The Data Justice Hub invites you to a webinar with artist, activist, and architechtural researcher Imani Jacqueline Brown: Unraveling Industry: Mapping Oil and Gas Infrastructure to Demand Reparations
Unraveling Industry is a platform to map oil and gas infrastructure in Louisiana by company, supporting local and global demands for corporate accountability and “ecological reparations”. It maps and archives the corporate-colonial guidelines along the continuum of extractivism, which spans from colonialism and slavery to fossil fuel production, coastal erosion and climate change. The platform uses a methodology that Brown calls “cartographic unraveling” to disentangle and analyze cartographic lines and points representing antebellum property lines, as well as permits for oil and gas pipelines, canals, and wells––terrestrial inscriptions that make geographies, unmake communities, and break Earth’s geologies. Brown notes that, since 1926, oil and gas companies have dredged 10,000 linear miles of canals to drill and access over 90,000 wells throughout the Louisiana’s coastal wetlands. These wells connect to a region known to industry as the “Petrochemical Corridor,” formerlly called “Plantation Country,” and nicknamed “Cancer Alley” by its residents. There, the nation’s most polluting petrochemical plants and refineries occupy the footprints of former plantations alongside majority-Black communities descended from people historically enslaved on those same grounds. Ultimately, maps, data, histories, mythologies, and geographies are archived in an interactive platform that reveals the corporate authors of extractivism and points toward a horizon of justice.

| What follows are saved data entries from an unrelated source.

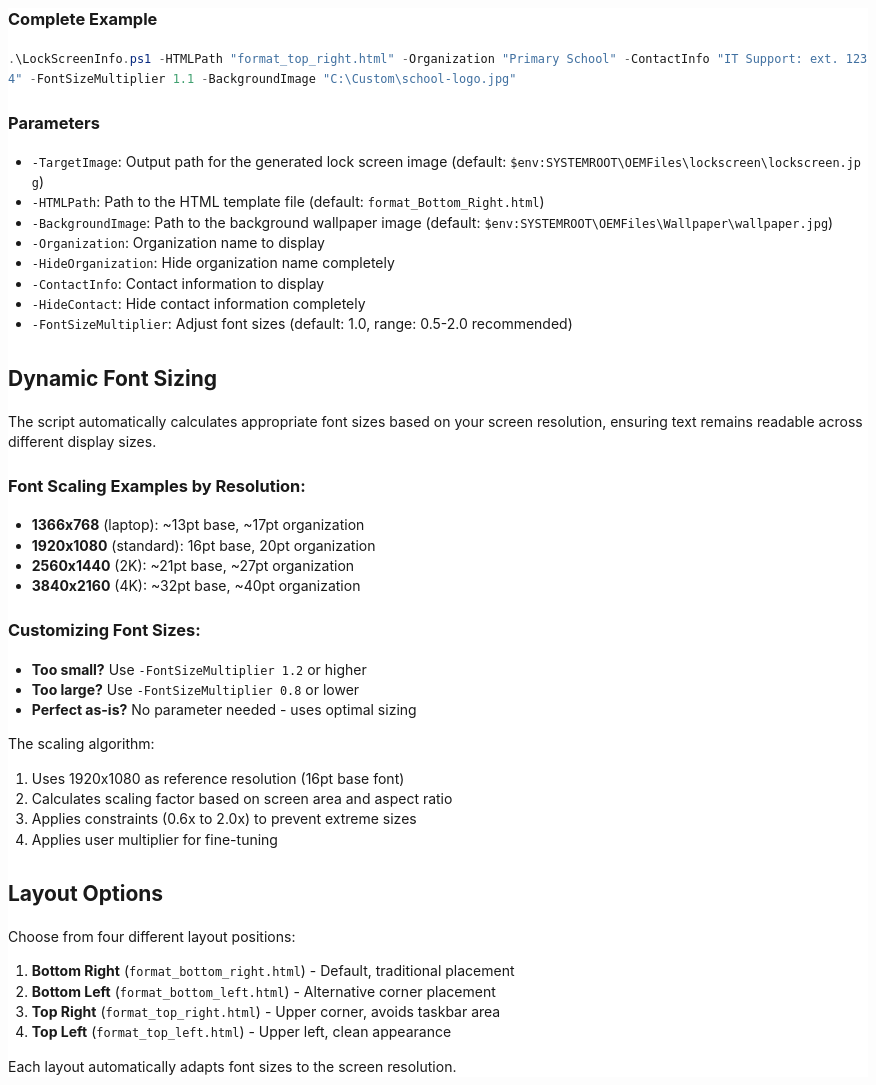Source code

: ### Complete Example
```powershell
.\LockScreenInfo.ps1 -HTMLPath "format_top_right.html" -Organization "Primary School" -ContactInfo "IT Support: ext. 1234" -FontSizeMultiplier 1.1 -BackgroundImage "C:\Custom\school-logo.jpg"
```

### Parameters
- `-TargetImage`: Output path for the generated lock screen image (default: `$env:SYSTEMROOT\OEMFiles\lockscreen\lockscreen.jpg`)
- `-HTMLPath`: Path to the HTML template file (default: `format_Bottom_Right.html`)
- `-BackgroundImage`: Path to the background wallpaper image (default: `$env:SYSTEMROOT\OEMFiles\Wallpaper\wallpaper.jpg`)
- `-Organization`: Organization name to display
- `-HideOrganization`: Hide organization name completely
- `-ContactInfo`: Contact information to display
- `-HideContact`: Hide contact information completely
- `-FontSizeMultiplier`: Adjust font sizes (default: 1.0, range: 0.5-2.0 recommended)

## Dynamic Font Sizing

The script automatically calculates appropriate font sizes based on your screen resolution, ensuring text remains readable across different display sizes.

### Font Scaling Examples by Resolution:
- **1366x768** (laptop): ~13pt base, ~17pt organization
- **1920x1080** (standard): 16pt base, 20pt organization  
- **2560x1440** (2K): ~21pt base, ~27pt organization
- **3840x2160** (4K): ~32pt base, ~40pt organization

### Customizing Font Sizes:
- **Too small?** Use `-FontSizeMultiplier 1.2` or higher
- **Too large?** Use `-FontSizeMultiplier 0.8` or lower
- **Perfect as-is?** No parameter needed - uses optimal sizing

The scaling algorithm:
1. Uses 1920x1080 as reference resolution (16pt base font)
2. Calculates scaling factor based on screen area and aspect ratio
3. Applies constraints (0.6x to 2.0x) to prevent extreme sizes
4. Applies user multiplier for fine-tuning

## Layout Options

Choose from four different layout positions:

1. **Bottom Right** (`format_bottom_right.html`) - Default, traditional placement
2. **Bottom Left** (`format_bottom_left.html`) - Alternative corner placement
3. **Top Right** (`format_top_right.html`) - Upper corner, avoids taskbar area
4. **Top Left** (`format_top_left.html`) - Upper left, clean appearance

Each layout automatically adapts font sizes to the screen resolution.
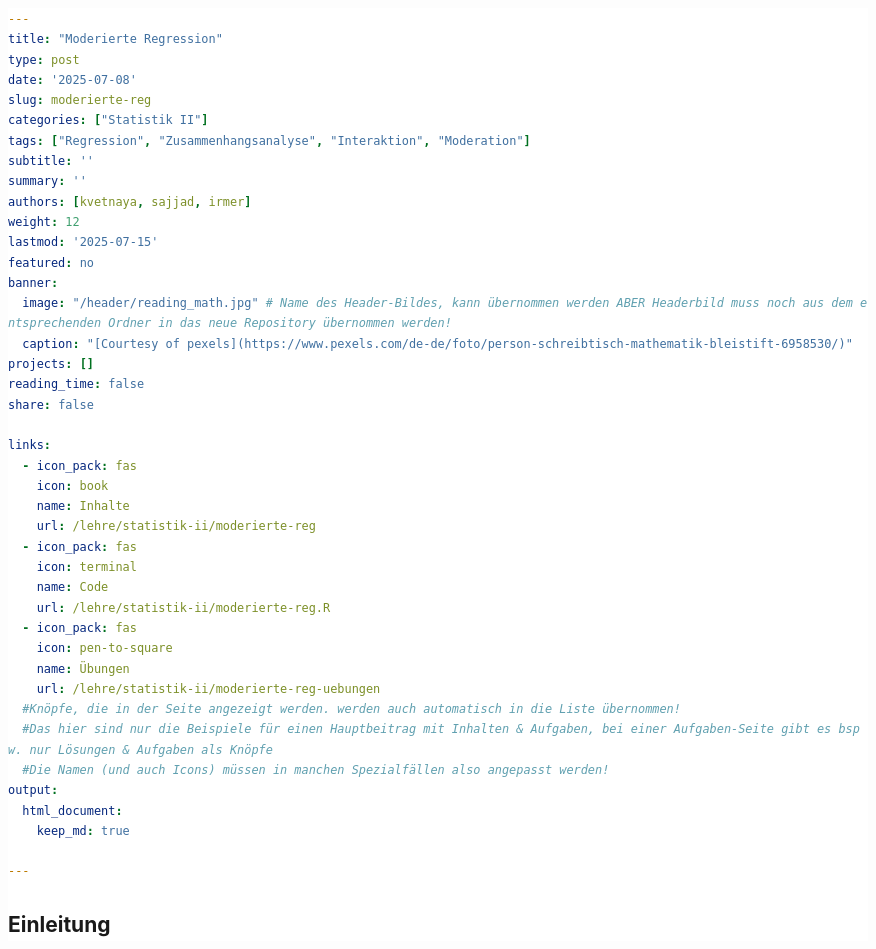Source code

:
 ```yaml
---
title: "Moderierte Regression" 
type: post
date: '2025-07-08' 
slug: moderierte-reg
categories: ["Statistik II"] 
tags: ["Regression", "Zusammenhangsanalyse", "Interaktion", "Moderation"] 
subtitle: ''  
summary: '' 
authors: [kvetnaya, sajjad, irmer] 
weight: 12
lastmod: '2025-07-15'
featured: no
banner:
  image: "/header/reading_math.jpg" # Name des Header-Bildes, kann übernommen werden ABER Headerbild muss noch aus dem entsprechenden Ordner in das neue Repository übernommen werden!
  caption: "[Courtesy of pexels](https://www.pexels.com/de-de/foto/person-schreibtisch-mathematik-bleistift-6958530/)"
projects: []
reading_time: false
share: false

links:
  - icon_pack: fas
    icon: book
    name: Inhalte
    url: /lehre/statistik-ii/moderierte-reg
  - icon_pack: fas
    icon: terminal
    name: Code
    url: /lehre/statistik-ii/moderierte-reg.R
  - icon_pack: fas
    icon: pen-to-square
    name: Übungen
    url: /lehre/statistik-ii/moderierte-reg-uebungen
  #Knöpfe, die in der Seite angezeigt werden. werden auch automatisch in die Liste übernommen!
  #Das hier sind nur die Beispiele für einen Hauptbeitrag mit Inhalten & Aufgaben, bei einer Aufgaben-Seite gibt es bspw. nur Lösungen & Aufgaben als Knöpfe
  #Die Namen (und auch Icons) müssen in manchen Spezialfällen also angepasst werden!
output:
  html_document:
    keep_md: true
    
---
```







## Einleitung
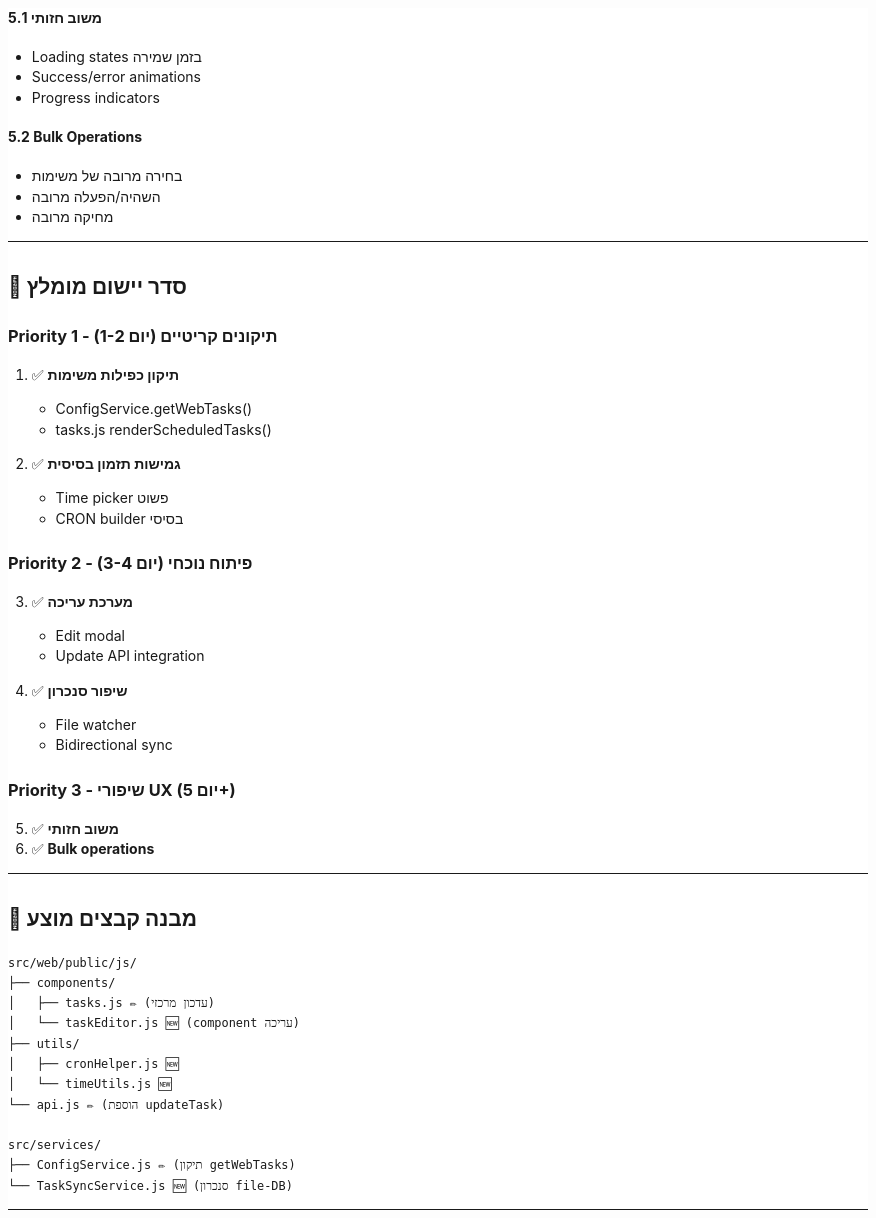 #### 5.1 משוב חזותי
- Loading states בזמן שמירה
- Success/error animations
- Progress indicators

#### 5.2 Bulk Operations
- בחירה מרובה של משימות
- השהיה/הפעלה מרובה
- מחיקה מרובה

---

## 🚀 סדר יישום מומלץ

### Priority 1 - תיקונים קריטיים (יום 1-2)
1. ✅ **תיקון כפילות משימות**
   - ConfigService.getWebTasks()
   - tasks.js renderScheduledTasks()

2. ✅ **גמישות תזמון בסיסית**
   - Time picker פשוט
   - CRON builder בסיסי

### Priority 2 - פיתוח נוכחי (יום 3-4)
3. ✅ **מערכת עריכה**
   - Edit modal
   - Update API integration

4. ✅ **שיפור סנכרון**
   - File watcher
   - Bidirectional sync

### Priority 3 - שיפורי UX (יום 5+)
5. ✅ **משוב חזותי**
6. ✅ **Bulk operations**

---

## 📁 מבנה קבצים מוצע

```
src/web/public/js/
├── components/
│   ├── tasks.js ✏️ (עדכון מרכזי)
│   └── taskEditor.js 🆕 (component עריכה)
├── utils/
│   ├── cronHelper.js 🆕
│   └── timeUtils.js 🆕
└── api.js ✏️ (הוספת updateTask)

src/services/
├── ConfigService.js ✏️ (תיקון getWebTasks)
└── TaskSyncService.js 🆕 (סנכרון file-DB)
```

---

Imani Jacqueline Brown is an artist, activist, and architectural researcher from New Orleans, USA, based in London. Her work investigates extractive environmental and economic systems to expose the layers of violence and resistance that comprise the foundations of settler-colonial society and imagine paths to ecological reparations. Brown is currently a PhD candidate at Queen Mary, University of London, a research fellow with Forensic Architecture, and an associate lecturer in MA Architecture at the Royal College of Art. She received her MA with distinction from the Centre for Research Architecture at Goldsmiths, University of London in 2019.